I made up some integrals to do for fun, and I had a real problem with this one. I've since found out that there's no solution in terms of elementary functions, but when I attempt to integrate it, I end up with infinite values. Could somebody point out where I go wrong?
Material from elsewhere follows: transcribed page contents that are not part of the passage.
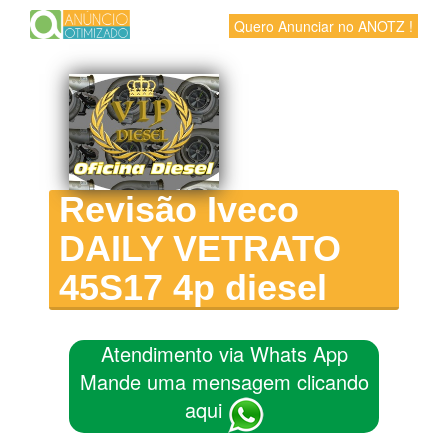
Quero Anunciar no ANOTZ !
Revisão Iveco
DAILY VETRATO
45S17 4p diesel
Atendimento via Whats App
Mande uma mensagem clicando
aqui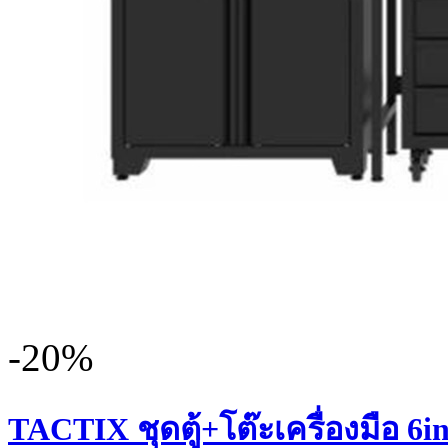
-20%
TACTIX ชุดตู้+โต๊ะเครื่องมือ 6in1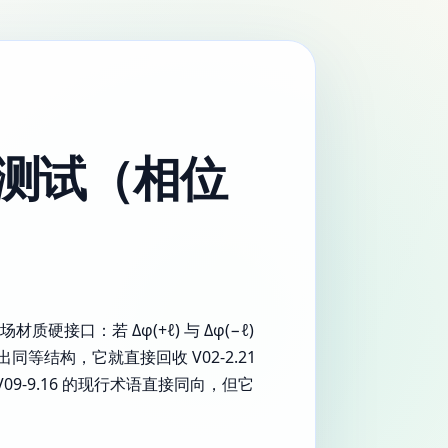
性测试（相位
硬接口：若 Δφ(+ℓ) 与 Δφ(−ℓ)
等结构，它就直接回收 V02-2.21
 / V09-9.16 的现行术语直接同向，但它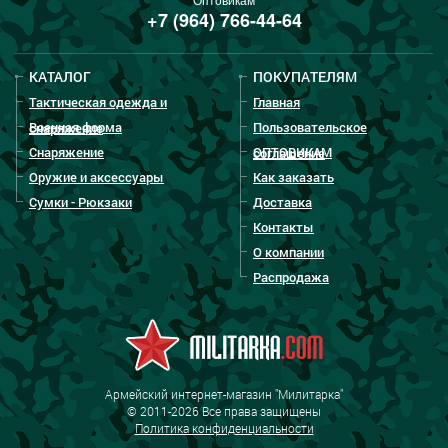
+7 (964) 766-44-64
КАТАЛОГ
ПОКУПАТЕЛЯМ
Тактическая одежда и
Главная
Военная форма
Пользовательское
снаряжение
Снаряжение
ОПТОВИКАМ
соглашение
Оружие и аксессуары
Как заказать
Сумки - Рюкзаки
Доставка
Контакты
О компании
Распродажа
Армейский интернет-магазин "Милитарка"
© 2011-2026 Все права защищены
Политика конфиденциальности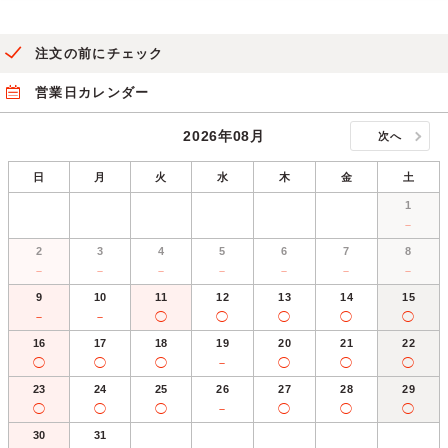
注文の前にチェック
営業日カレンダー
2026年08月
次へ
日
月
火
水
木
金
土
1
－
2
3
4
5
6
7
8
－
－
－
－
－
－
－
9
10
11
12
13
14
15
－
－
◯
◯
◯
◯
◯
16
17
18
19
20
21
22
◯
◯
◯
－
◯
◯
◯
23
24
25
26
27
28
29
◯
◯
◯
－
◯
◯
◯
30
31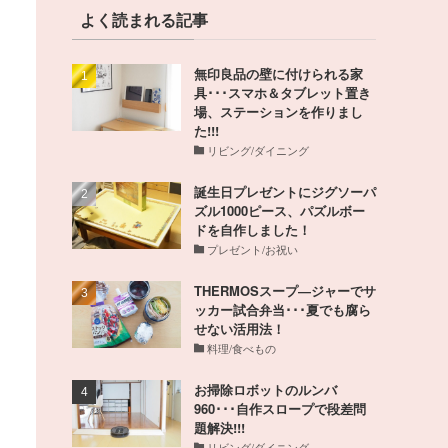
よく読まれる記事
無印良品の壁に付けられる家
具･･･スマホ＆タブレット置き
場、ステーションを作りまし
た!!!
リビング/ダイニング
誕生日プレゼントにジグソーパ
ズル1000ピース、パズルボー
ドを自作しました！
プレゼント/お祝い
THERMOSスープ―ジャーでサ
ッカー試合弁当･･･夏でも腐ら
せない活用法！
料理/食べもの
お掃除ロボットのルンバ
960･･･自作スロープで段差問
題解決!!!
リビング/ダイニング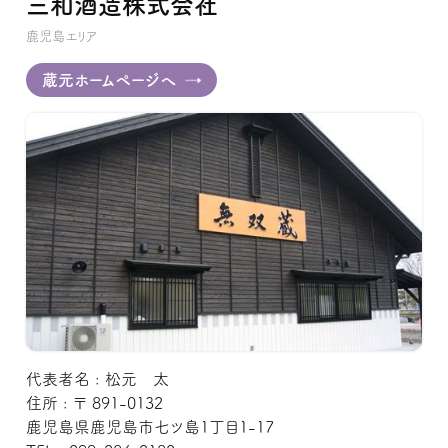
三和酒造株式会社
鹿児島エリア
蔵元ホームページへ
代表者名 : 松元 太
住所 : 〒 891-0132
鹿児島県鹿児島市七ツ島1丁目1-17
So, I'm trying to determine: $ \int{\frac{e^x}{x}} \, dx $
Integrate by parts, where $u = 1/x$, and $v \, ' = e^x$. Then $u \, ' = - 1/x^2$, and $v=e^x$. So,
$\int{\frac{e^x}{x}} \, dx = \frac{e^x}{x} + \int{\frac{e^x}{x^2}} \, dx$
Integrate by parts again, $u = 1/x^2$, $v \, ' = e^x$, so that $u \, ' = -2/x^3$ and $v=e^x$. So,
$\int{\frac{e^x}{x}} \, dx = \frac{e^x}{x} + \frac{e^x}{x^2} + 2\int{\frac{e^x}{x^3}} \, dx$
Repeat this process ad infinitum to get,
$\int{\frac{e^x}{x}} \, dx = \frac{e^x}{x} + \frac{e^x}{x^2} + 2 \left( \frac{e^x}{x^3} + 3 \left( \frac{e^x}{x^4} + 4 \left( \frac{e^x}{x^5} + \, \cdots \right) \right) \right) $
Expanding this gives,
$\int{\frac{e^x}{x}} \, dx = \frac{e^x}{x} + \frac{e^x}{x^2} + \frac{2e^x}{x^3} + \frac{6 e^x}{x^4} + \frac{24 e^x}{x^5} + \cdots $
And factoring that gives,
$\int{\frac{e^x}{x}} \, dx = \frac{e^x}{x} \left( 1 + \frac{1}{x} + \frac{2}{x^2} + \frac{6}{x^3} + \frac{24}{x^4} + \cdots \right) $
Now, considering the series itself, the ratio between the $n^{th}$ term and the $(n-1)^{th}$ term = $\Large \frac{n}{x}$. Eventually, $n$ will be larger than $x$, so the ratio between successive terms will be positive, so (assuming $x$ is positive), the series diverges, meaning (and I'm sure everybody will cringe upon seeing notation used like this), that:
$\int{\frac{e^x}{x}} \, dx = \frac{e^x}{x} \left( \infty \right) = \infty $